今年3月に入り、米国では中堅銀行が相次いで破綻しました。このような事態に対し米金融当局が迅速に対策を講じたことから、金融不安は収束に向かいつつあります。一方、市場では未だに金融不安再燃に対する懸念も根強く残存しています。米国で再び銀行破綻に端を発した金融不安再燃の可能性があるのか、この点を検証するためのポイントと現在の状況を確認しましょう。
シリコンバレー銀行の破綻直後、米金融当局は同行の預金を全額保護することを決定しました。米国では1口座当たり最大25万ドルまでは預金保険で保護されます。ただし、同行では保護対象となる預金の割合は1割程度に過ぎず、この事態を放置すれば、預金保険の対象割合の低い中堅・中小銀行から連鎖的に預金が流出する事態が懸念されました。
加えて、FRB(米連邦準備理事会)はBTFP(バンク・ターム・ファンディング・プログラム)を導入し、米国債など質の高い証券を担保に額面満額で最大1年間貸し付けるオペを導入、銀行への資金供給策を拡充しました。2022年末時点でシリコンバレー銀行のB/S(バランスシート)を見ると、預金残高1,731億ドルに対して国債や政府機関債などの有価証券の保有残高は1,155億ドルでした。預金残高の半分程度はBTFPによって対応し得る計算です(保有する有価証券の全てがBTFPの担保対象ではない)。
米国の中堅・中小銀行全体のB/Sを確認すると、預金残高5兆3,714億ドルに対して有価証券の保有額は9,262億ドルと2割に満たない規模です。中堅・中小銀行への経営懸念が拡大し、預金流出が生じてしまえば、現行のスキームでは対応しきれない可能性が高い様子がうかがえます。
次に注目されるのが銀行融資、特に商業用不動産ローンです。銀行の商業用不動産ローンの約7割が中堅・中小銀行によるものです。米抵当銀行協会によれは同ローン残高のうち16.5%が23年内中に償還期限を迎え、24年にも15%相当が償還期限を迎えます。
足元で中堅・中小銀行は資金確保と、リスク量の削減に努めており、その一環として商業用不動産ローンの残高を減らしています。結果、市場では商業用不動産価格が大きく下落しています。仮に不動産開発業者が資金繰りに行き詰ってデフォルトする、あるいは不動産価格やREIT指数の下落が続けば、銀行のリスク許容度がさらに低下、リスク資産の保有量を減らすことで、売りが売りを呼ぶ悪循環に陥る展開が懸念されます。
実際にはREIT指数の低下はコロナ禍による需要減少に見舞われたオフィスなどに偏重するなど、市場が悲観一色に染まっている訳ではありません。
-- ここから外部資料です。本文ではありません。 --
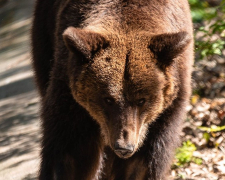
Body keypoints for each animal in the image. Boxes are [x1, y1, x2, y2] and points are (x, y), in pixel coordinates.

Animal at [31, 0, 193, 179]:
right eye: (107, 99)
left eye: (142, 100)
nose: (123, 147)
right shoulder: (71, 97)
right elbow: (71, 154)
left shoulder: (166, 111)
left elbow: (142, 163)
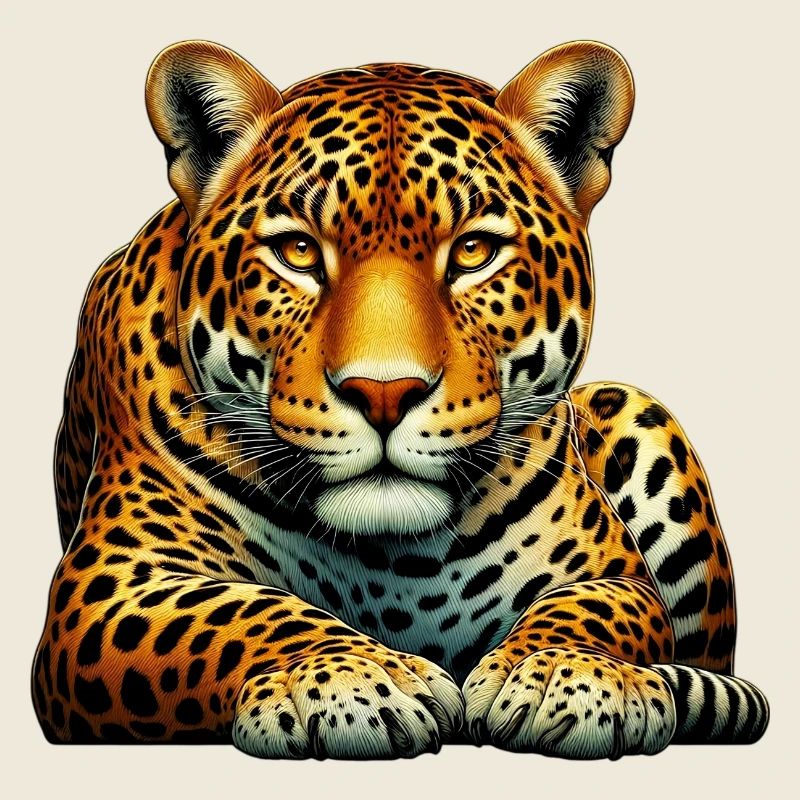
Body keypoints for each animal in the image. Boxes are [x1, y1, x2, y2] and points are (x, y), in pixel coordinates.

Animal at [32, 39, 769, 760]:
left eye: (473, 251)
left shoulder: (615, 574)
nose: (383, 394)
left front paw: (566, 673)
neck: (394, 559)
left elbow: (597, 610)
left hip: (636, 408)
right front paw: (351, 678)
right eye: (297, 251)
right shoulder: (108, 586)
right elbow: (233, 614)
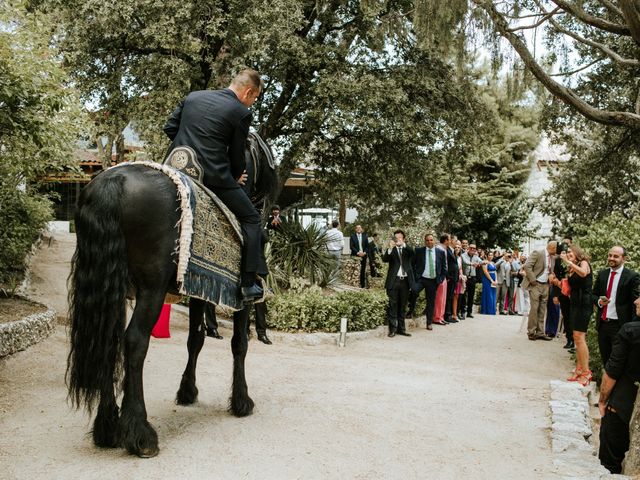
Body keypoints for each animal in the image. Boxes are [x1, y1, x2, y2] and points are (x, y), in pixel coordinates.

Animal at [67, 134, 276, 458]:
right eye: (268, 161)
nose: (268, 211)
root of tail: (113, 181)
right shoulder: (239, 297)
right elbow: (239, 344)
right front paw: (241, 401)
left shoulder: (199, 286)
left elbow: (196, 339)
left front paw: (187, 391)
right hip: (151, 289)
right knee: (134, 341)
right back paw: (139, 433)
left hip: (112, 286)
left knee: (109, 340)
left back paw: (108, 428)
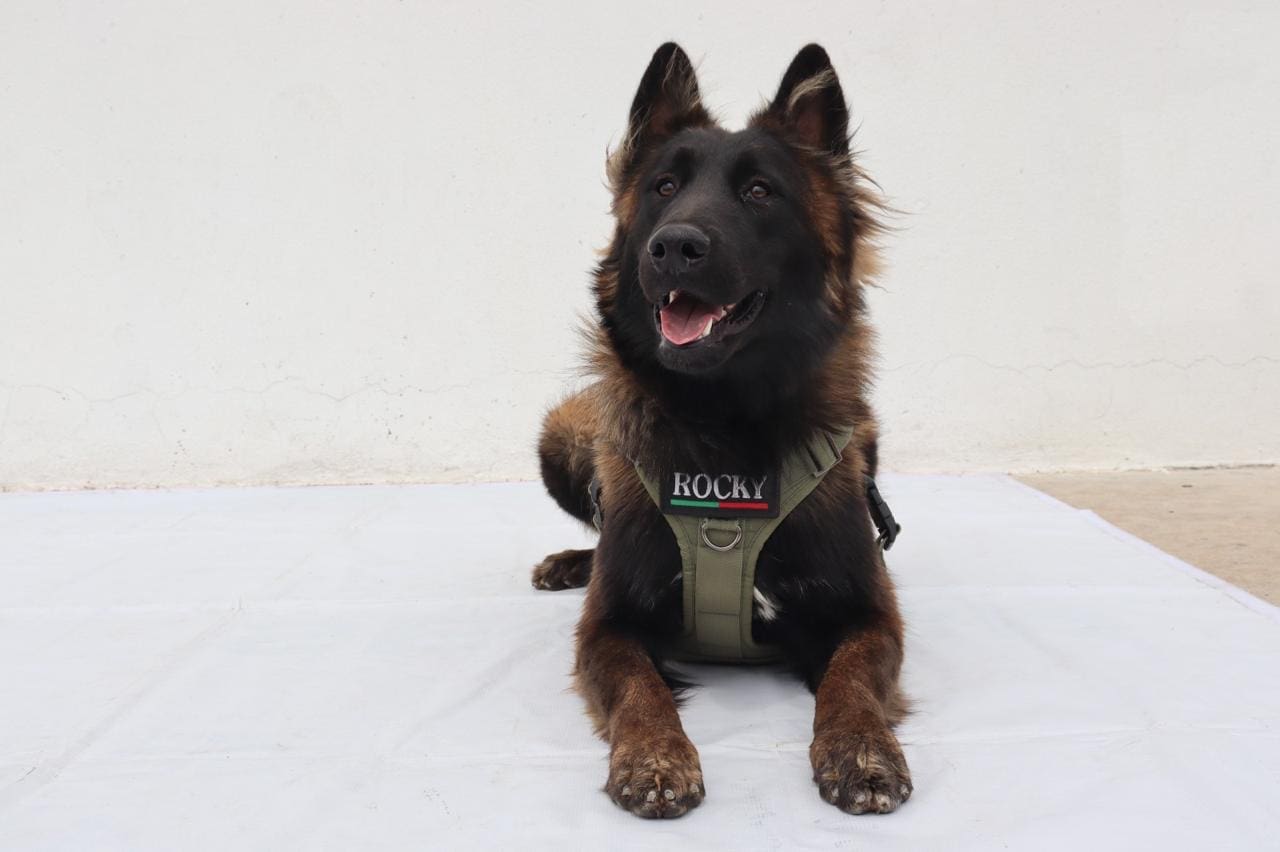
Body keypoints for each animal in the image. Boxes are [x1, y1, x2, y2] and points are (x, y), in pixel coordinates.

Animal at [532, 43, 909, 819]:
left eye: (760, 192)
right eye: (664, 187)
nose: (673, 247)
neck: (724, 422)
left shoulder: (872, 615)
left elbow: (852, 678)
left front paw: (860, 748)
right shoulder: (605, 627)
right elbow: (638, 684)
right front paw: (654, 756)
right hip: (563, 432)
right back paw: (569, 563)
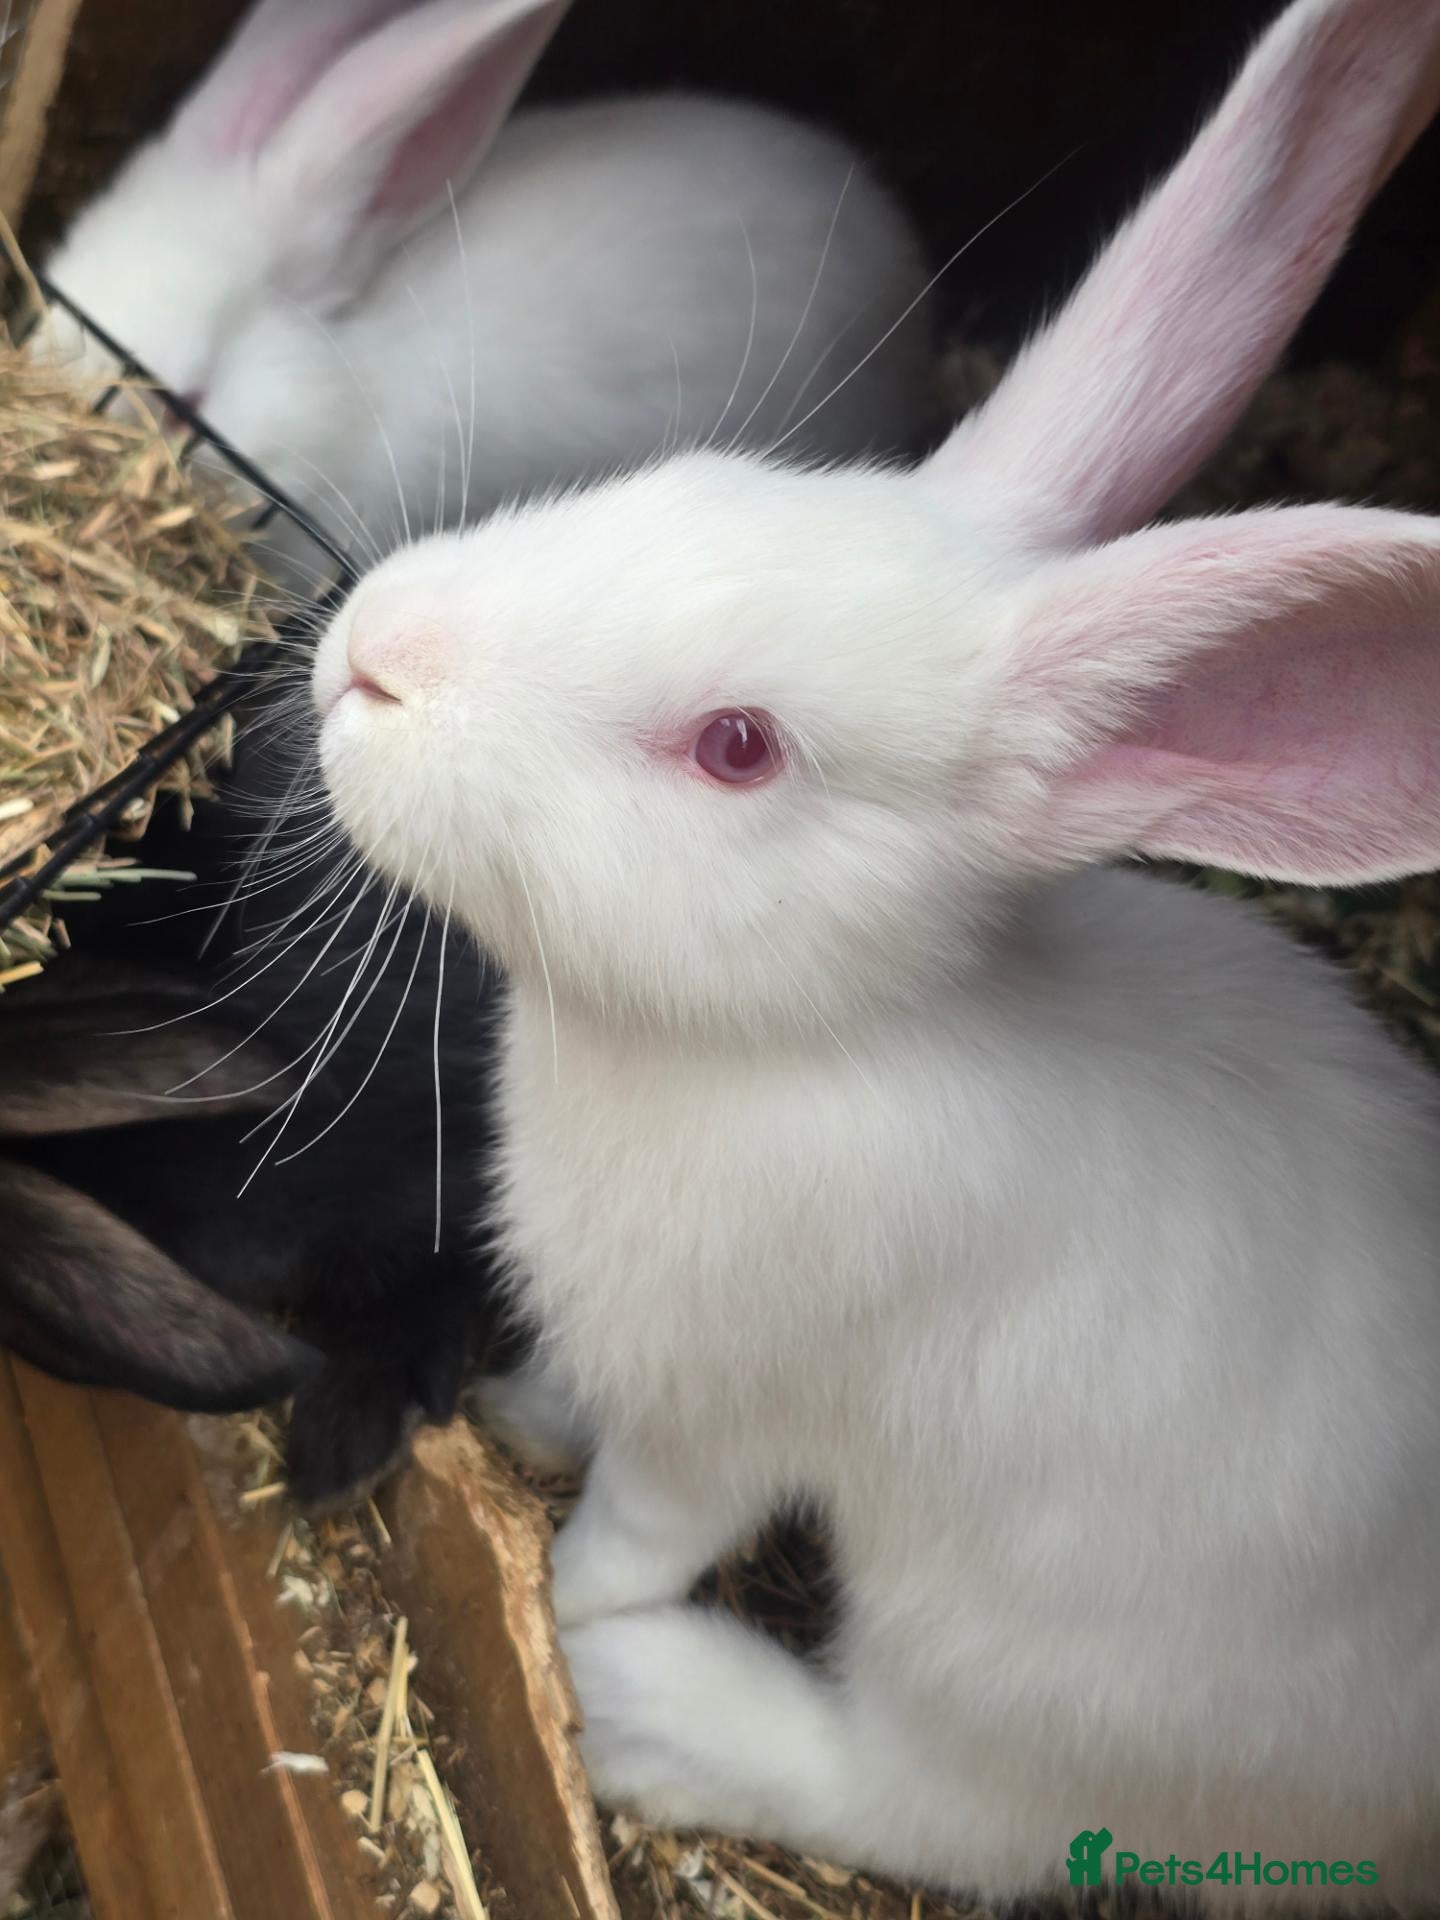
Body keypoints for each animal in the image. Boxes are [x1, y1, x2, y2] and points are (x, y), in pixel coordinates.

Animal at [308, 0, 1440, 1898]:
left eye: (738, 748)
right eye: (685, 483)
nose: (368, 658)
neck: (785, 1038)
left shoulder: (725, 1406)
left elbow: (640, 1523)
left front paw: (569, 1605)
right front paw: (525, 1417)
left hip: (1031, 1669)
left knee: (941, 1803)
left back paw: (654, 1712)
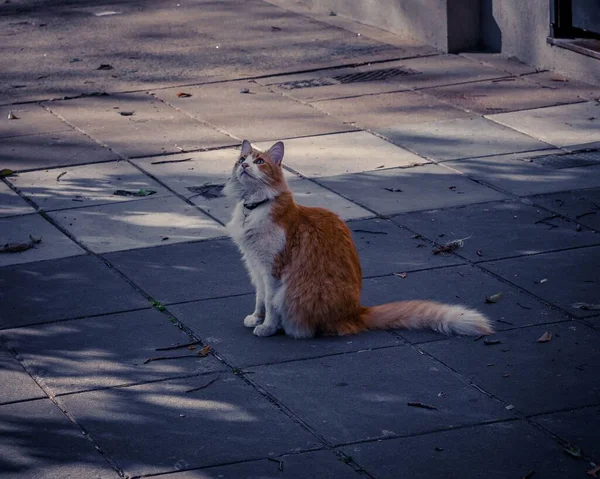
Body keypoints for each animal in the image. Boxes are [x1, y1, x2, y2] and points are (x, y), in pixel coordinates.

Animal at [223, 141, 494, 340]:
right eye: (241, 159)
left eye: (259, 162)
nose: (244, 165)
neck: (253, 207)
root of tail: (356, 312)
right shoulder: (255, 266)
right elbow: (259, 298)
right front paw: (256, 318)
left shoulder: (272, 269)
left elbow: (270, 303)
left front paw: (267, 327)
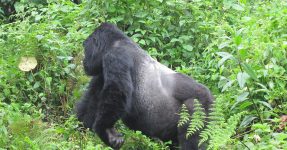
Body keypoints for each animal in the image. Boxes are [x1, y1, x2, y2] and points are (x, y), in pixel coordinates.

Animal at [76, 22, 214, 149]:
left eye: (86, 48)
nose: (84, 62)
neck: (118, 42)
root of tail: (211, 97)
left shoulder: (116, 57)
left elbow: (116, 94)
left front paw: (106, 131)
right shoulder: (102, 71)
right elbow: (92, 99)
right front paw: (80, 131)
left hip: (202, 103)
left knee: (193, 112)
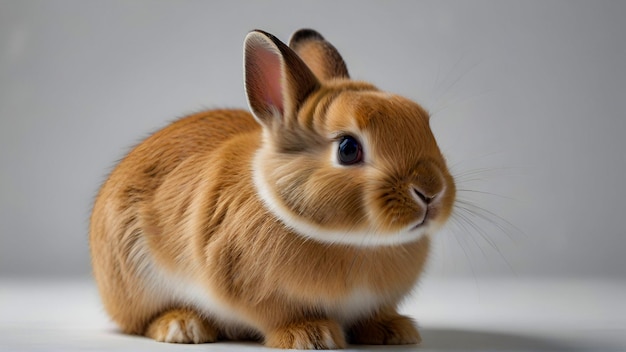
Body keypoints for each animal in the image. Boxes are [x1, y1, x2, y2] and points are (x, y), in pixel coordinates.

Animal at [89, 28, 454, 350]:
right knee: (140, 320)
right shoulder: (255, 293)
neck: (356, 241)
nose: (431, 192)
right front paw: (310, 336)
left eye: (425, 124)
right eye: (348, 149)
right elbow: (278, 316)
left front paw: (395, 330)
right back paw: (183, 325)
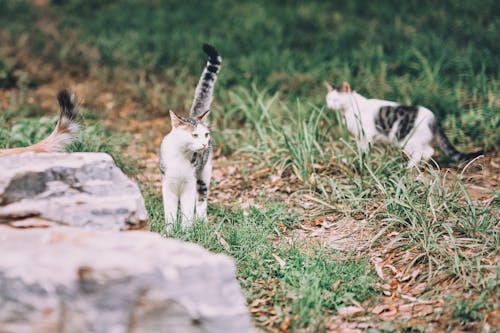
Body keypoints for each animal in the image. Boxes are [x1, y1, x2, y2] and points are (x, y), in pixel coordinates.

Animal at [159, 42, 222, 227]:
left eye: (206, 135)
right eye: (194, 135)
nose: (204, 144)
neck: (181, 155)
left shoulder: (189, 184)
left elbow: (187, 210)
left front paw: (187, 229)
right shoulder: (168, 184)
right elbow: (170, 211)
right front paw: (170, 230)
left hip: (204, 173)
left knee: (202, 196)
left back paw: (201, 220)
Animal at [326, 81, 482, 169]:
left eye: (336, 99)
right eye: (328, 99)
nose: (328, 105)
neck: (350, 109)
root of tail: (434, 119)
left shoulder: (367, 134)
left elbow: (364, 148)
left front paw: (361, 158)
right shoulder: (360, 136)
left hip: (406, 140)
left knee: (421, 152)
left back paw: (408, 167)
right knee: (429, 151)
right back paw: (420, 166)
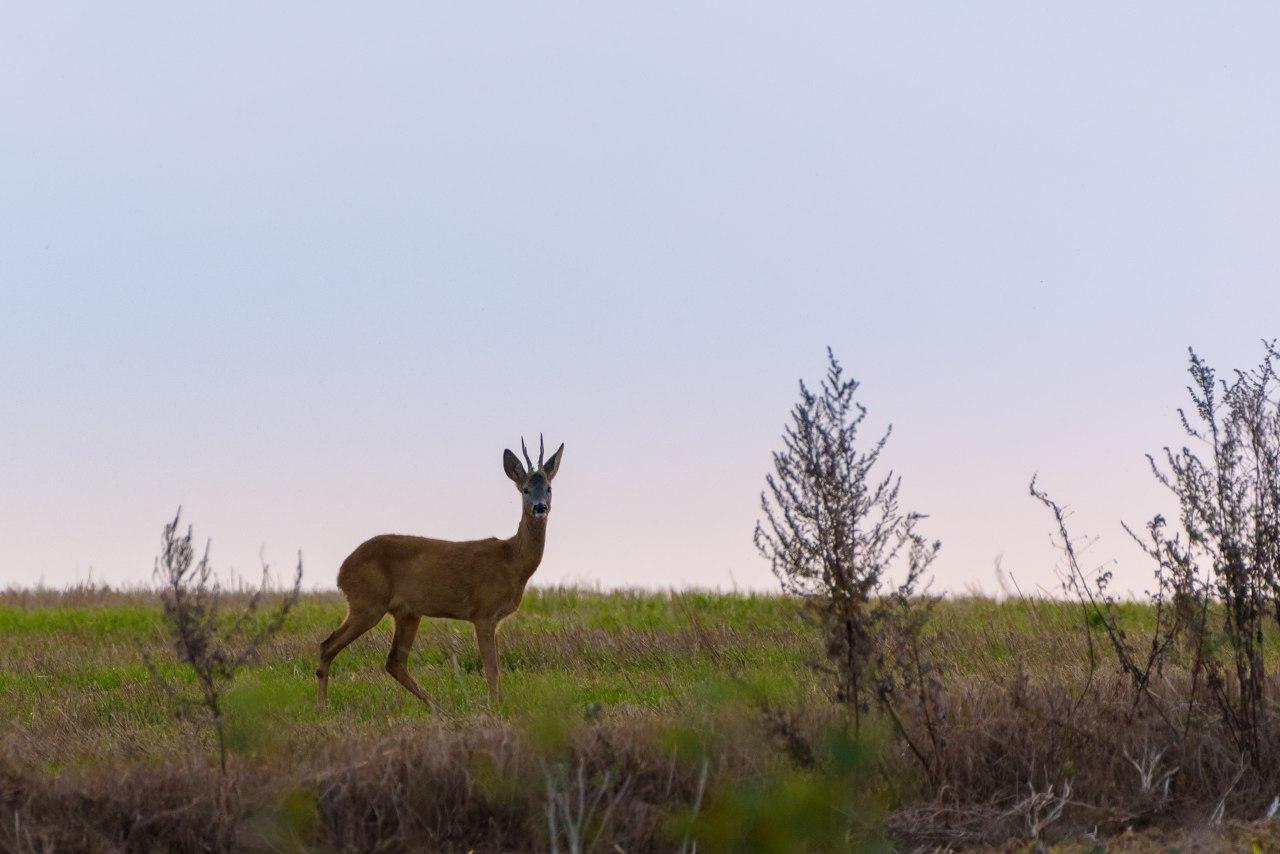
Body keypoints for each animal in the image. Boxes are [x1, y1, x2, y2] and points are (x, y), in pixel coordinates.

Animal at [317, 437, 563, 706]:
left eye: (549, 488)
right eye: (525, 489)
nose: (540, 507)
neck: (512, 561)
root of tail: (342, 571)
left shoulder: (494, 619)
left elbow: (494, 668)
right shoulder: (484, 613)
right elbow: (491, 669)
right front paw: (494, 707)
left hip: (407, 612)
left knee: (394, 661)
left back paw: (437, 706)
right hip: (367, 603)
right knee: (327, 645)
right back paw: (323, 706)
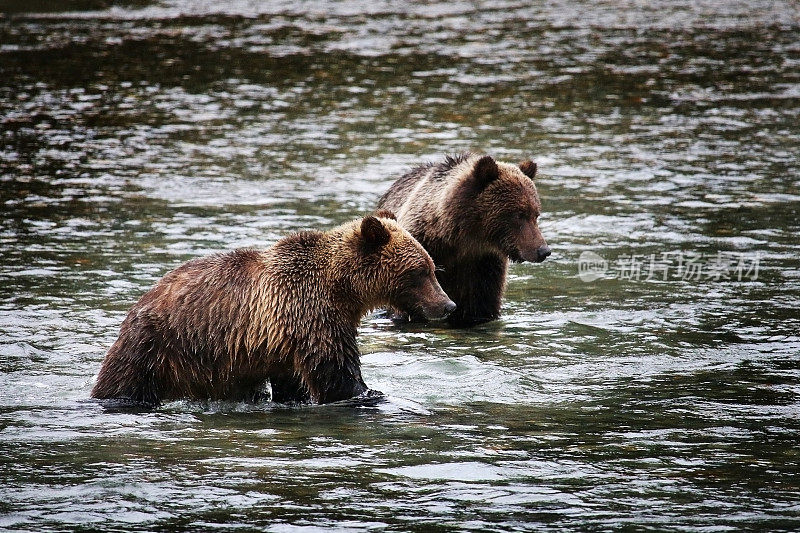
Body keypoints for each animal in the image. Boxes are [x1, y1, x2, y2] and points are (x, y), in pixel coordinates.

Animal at [90, 214, 454, 406]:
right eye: (419, 272)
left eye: (433, 268)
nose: (448, 305)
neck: (343, 289)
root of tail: (140, 301)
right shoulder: (309, 311)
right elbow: (334, 368)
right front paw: (369, 393)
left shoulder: (280, 342)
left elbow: (294, 380)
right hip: (158, 344)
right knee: (125, 380)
また、中堅・中小銀行の貸倒引当額の比率は3.2%であり、これはリーマンショック後の商業用不動産ローンの貸倒償却率の最高値3.13%を上回っています。
これらの点を見ると、中堅・中小銀行を巡って依然としてリスクは燻っているものの、対処できないような状況ではないと見受けられます。